RECORDS FOR THIS TASK:
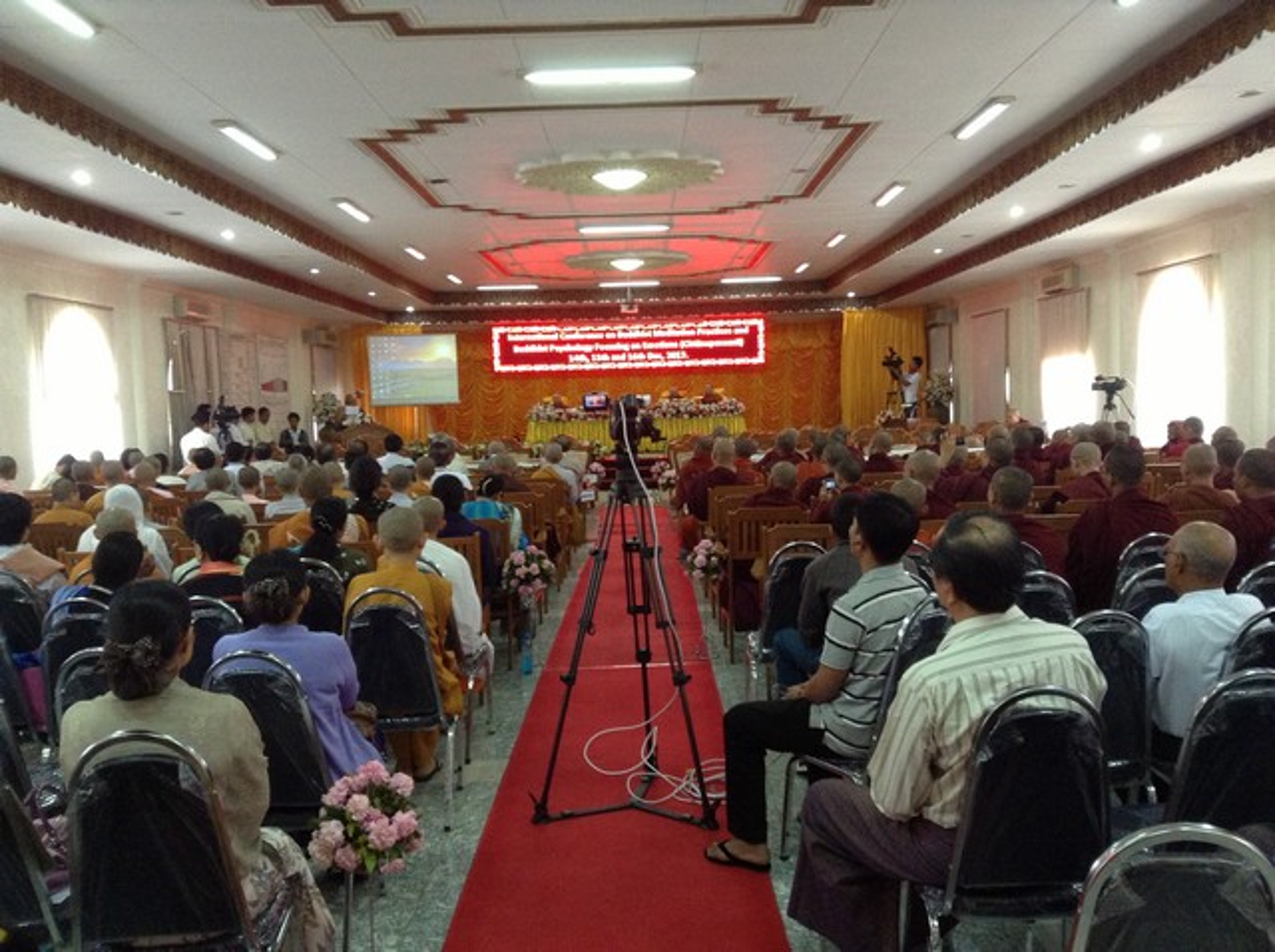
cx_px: 638
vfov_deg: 42.8
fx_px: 1214
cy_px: 476
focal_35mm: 33
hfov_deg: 55.4
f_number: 2.4
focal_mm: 3.3
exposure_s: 1/24
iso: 160
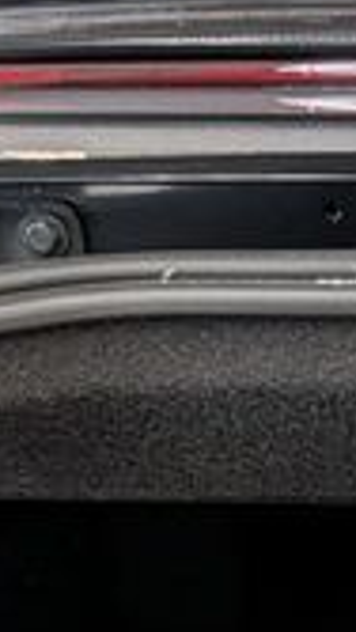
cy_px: 859
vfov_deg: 19.4
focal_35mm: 100
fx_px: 1677
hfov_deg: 11.3
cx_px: 625
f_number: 1.68
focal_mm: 6.9
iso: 24
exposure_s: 1/40
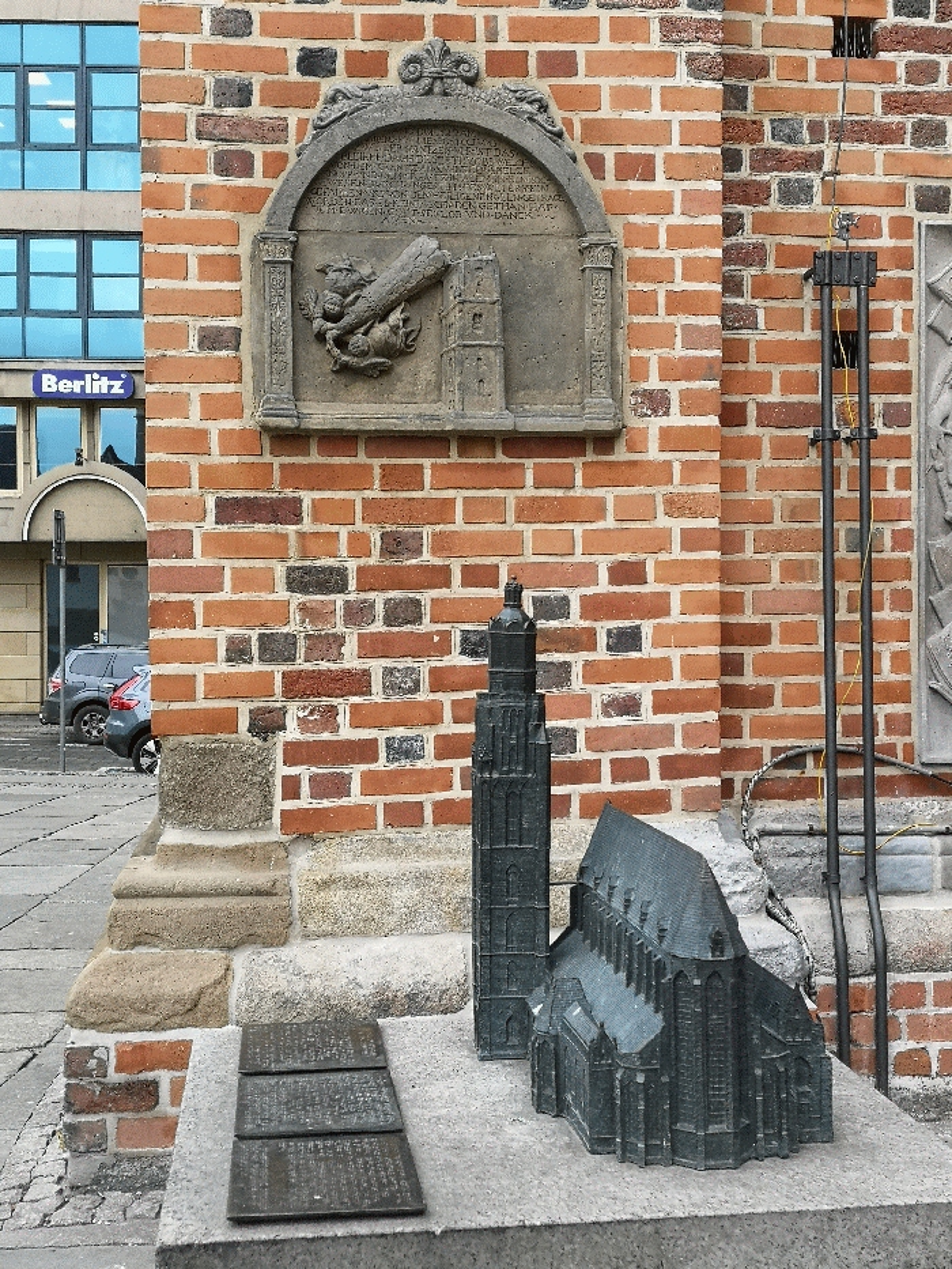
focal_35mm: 40
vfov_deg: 46.8
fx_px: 1466
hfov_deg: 36.0
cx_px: 476
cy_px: 634
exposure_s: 1/100
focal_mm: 5.58
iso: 50
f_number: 1.8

TASK TO COMPLETE:
Only the text of the records above, copied exactly, should be returned; the pictures stay out.

REPLY TO THE TASK:
cx_px: 638
vfov_deg: 42.8
fx_px: 1214
cy_px: 476
focal_35mm: 33
hfov_deg: 55.4
f_number: 2.4
focal_mm: 3.3
exposure_s: 1/24
iso: 160
cy_px: 859
vfov_deg: 19.4
focal_35mm: 100
fx_px: 1677
hfov_deg: 11.3
cx_px: 625
f_number: 1.68
focal_mm: 6.9
iso: 24
exposure_s: 1/40
focal_35mm: 40
vfov_deg: 46.8
fx_px: 1466
hfov_deg: 36.0
cx_px: 476
cy_px: 634
exposure_s: 1/100
focal_mm: 5.58
iso: 50
f_number: 1.8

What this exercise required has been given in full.